A magician has spent a week floating in a water-filled fishtank. Now he's trying to break the breath-holding record. He sits placidly underwater, eyelashes fluttering slightly; when he runs out of stamina, he starts burping out bubbles and two helpers in silver wetsuits flash into the tank. One flits to the bottom to free him from his chains. The job of the other one is to hold her hand over the magician's nose and mouth so he does not breathe in water. He's struggling to breathe in, in a blackout I hope, his lungs making him convulse with their need for air, and her job is to clamp her hand over his airways and hold him there. Torture. It's pure torture. I think, that cruel bitch. I know what's she's doing is necessary and helpful, the same way Temple Grandin's job is necessary and helpful, but I think, "What a cruel bitch." Because I know what it feels like to have someone clamp a hand over your airways, and I know what agony it is to convulse as your lungs beg for air.

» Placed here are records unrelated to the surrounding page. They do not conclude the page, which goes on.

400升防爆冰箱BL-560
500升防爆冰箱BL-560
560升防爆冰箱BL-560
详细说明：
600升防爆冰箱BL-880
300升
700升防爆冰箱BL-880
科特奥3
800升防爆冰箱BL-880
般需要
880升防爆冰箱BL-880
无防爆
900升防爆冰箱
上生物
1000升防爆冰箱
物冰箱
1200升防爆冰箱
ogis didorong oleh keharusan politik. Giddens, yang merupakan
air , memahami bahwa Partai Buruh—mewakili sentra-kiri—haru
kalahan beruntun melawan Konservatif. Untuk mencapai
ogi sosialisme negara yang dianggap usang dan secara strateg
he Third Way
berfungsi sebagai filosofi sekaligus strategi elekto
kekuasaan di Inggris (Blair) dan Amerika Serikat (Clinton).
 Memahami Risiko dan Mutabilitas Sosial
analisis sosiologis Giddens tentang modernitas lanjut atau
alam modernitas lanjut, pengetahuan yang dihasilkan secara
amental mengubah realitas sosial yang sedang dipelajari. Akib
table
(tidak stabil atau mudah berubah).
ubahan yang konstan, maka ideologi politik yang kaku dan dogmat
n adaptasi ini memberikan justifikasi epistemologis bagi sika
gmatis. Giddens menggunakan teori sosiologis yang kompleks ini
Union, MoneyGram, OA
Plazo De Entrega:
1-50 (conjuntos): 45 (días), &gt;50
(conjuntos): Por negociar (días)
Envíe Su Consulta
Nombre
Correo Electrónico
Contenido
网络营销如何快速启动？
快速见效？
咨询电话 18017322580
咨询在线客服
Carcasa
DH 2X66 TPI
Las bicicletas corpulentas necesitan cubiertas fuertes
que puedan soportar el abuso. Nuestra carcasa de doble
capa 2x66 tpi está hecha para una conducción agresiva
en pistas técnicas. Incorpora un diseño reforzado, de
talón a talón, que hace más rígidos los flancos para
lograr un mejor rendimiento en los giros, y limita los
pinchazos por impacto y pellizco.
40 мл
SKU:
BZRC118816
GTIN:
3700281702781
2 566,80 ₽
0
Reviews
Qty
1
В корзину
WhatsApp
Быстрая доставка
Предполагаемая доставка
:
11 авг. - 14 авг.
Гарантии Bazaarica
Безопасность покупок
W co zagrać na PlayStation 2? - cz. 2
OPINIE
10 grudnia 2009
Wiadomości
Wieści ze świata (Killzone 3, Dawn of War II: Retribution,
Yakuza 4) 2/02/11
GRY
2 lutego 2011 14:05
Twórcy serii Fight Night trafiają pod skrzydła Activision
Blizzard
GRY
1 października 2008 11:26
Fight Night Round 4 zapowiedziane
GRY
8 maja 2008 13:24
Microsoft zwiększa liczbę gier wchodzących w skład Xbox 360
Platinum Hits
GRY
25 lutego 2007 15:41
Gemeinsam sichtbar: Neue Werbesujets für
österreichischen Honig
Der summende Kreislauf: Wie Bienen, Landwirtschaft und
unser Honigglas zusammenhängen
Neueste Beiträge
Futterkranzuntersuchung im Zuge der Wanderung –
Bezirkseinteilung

I wonder if the water sometimes feels good, like someone curled around you in bed, on a "good day," when you weren't called a stupid cunt because you forgot your phone. I wonder if sometimes he wishes he'd never see water again. I wonder if I'm overdoing the metaphor.

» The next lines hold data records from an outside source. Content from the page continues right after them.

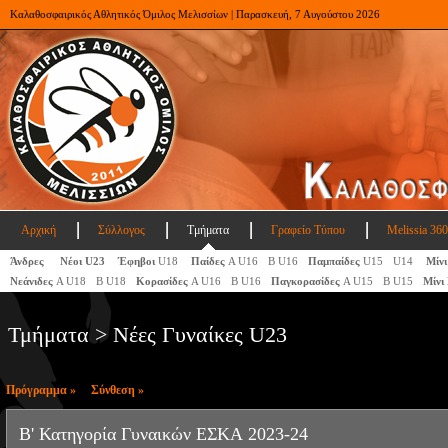
Καλαθοσφαιρικός Αθλητικός Όμιλος Μελισσίων | Παρασκευή, 7 Αυγούστου 2026
Αρχική
Σύλλογος
Τμήματα
Γραφείο Τύπου
Melissia 360
Άνδρες
Νέοι U23
Έφηβοι
U18
Παίδες
Α U16
Β U16
Παμπαίδες
U15
U14
Μίνι
Νεάνιδες
Α U18
Β U18
Κορασίδες
Α U16
Β U16
Παγκορασίδες
A U15
Β U15
Μίνι
Τμήματα > Νέες Γυναίκες U23
Πρόγραμμα »
Σύνθεση »
Β' Κατηγορία Γυναικών ΕΣΚΑ 2023-24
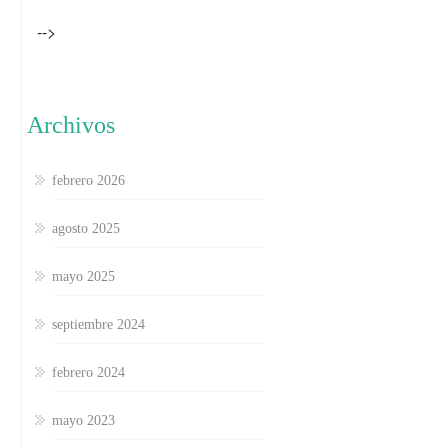
-->
Archivos
febrero 2026
agosto 2025
mayo 2025
septiembre 2024
febrero 2024
mayo 2023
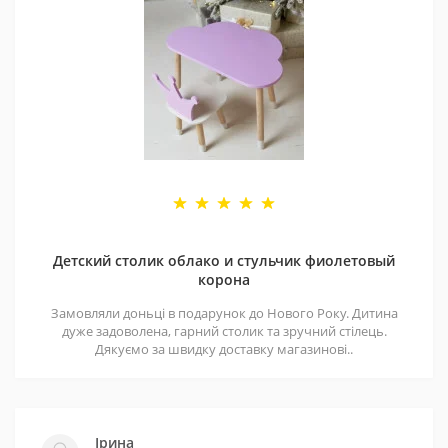
Детский столик облако и стульчик фиолетовый
корона
Замовляли доньці в подарунок до Нового Року. Дитина
дуже задоволена, гарний столик та зручний стілець.
Дякуємо за швидку доставку магазинові..
Ірина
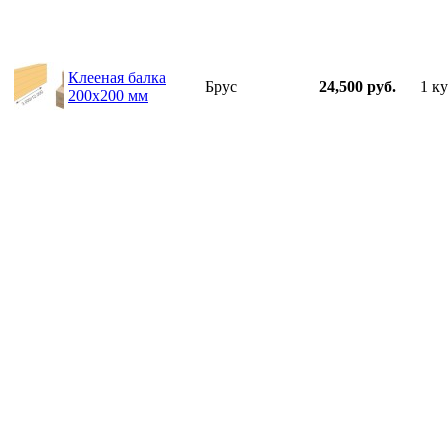
Клееная балка
Брус
24,500 руб.
1 ку
200х200 мм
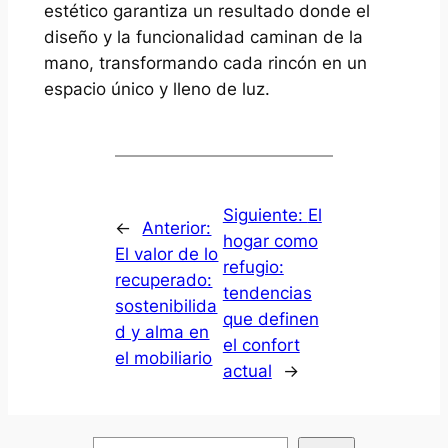
estético garantiza un resultado donde el
diseño y la funcionalidad caminan de la
mano, transformando cada rincón en un
espacio único y lleno de luz.
Siguiente:
El
←
Anterior:
hogar como
El valor de lo
refugio:
recuperado:
tendencias
sostenibilida
que definen
d y alma en
el confort
el mobiliario
actual
→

I think, "People put themselves in all sorts of boxes." I think, "There's a reason people watch his stunts." I think, "If I could escape from this, I would have done more, quietly, without cheers from Fiona Apple and David Arquette, than he is doing." I don't fault him for doing something harder, but easier. I don't really think of him as inspiration, either. I just think: "People put themselves in all sorts of boxes. All sorts of fishtanks. All sorts of chains. People sit in all sorts of impossible, self-induced torment, and either they get out or they don't." He did. Will I?
1 Comments:
It's your choice, always has been, always will be. Even if it doesn't seem like it since the consequences or outcomes of your various choices may be unacceptable to you, the choice is still ultimately yours. So what's it gonna take for you to make that choice? Sometimes it's as simple (or as hard) as realizing and accepting the notion that the good of going outweighs the good of staying. Or that the bad of staying outweighs the bad of going, which ever way you prefer to look at it. And I just want you to know that no mater how insurmountable it may seem or how intolerable the consequences, there is hope, there is help, and you can do this. One way or another, you CAN do this. It's worth it, I promise.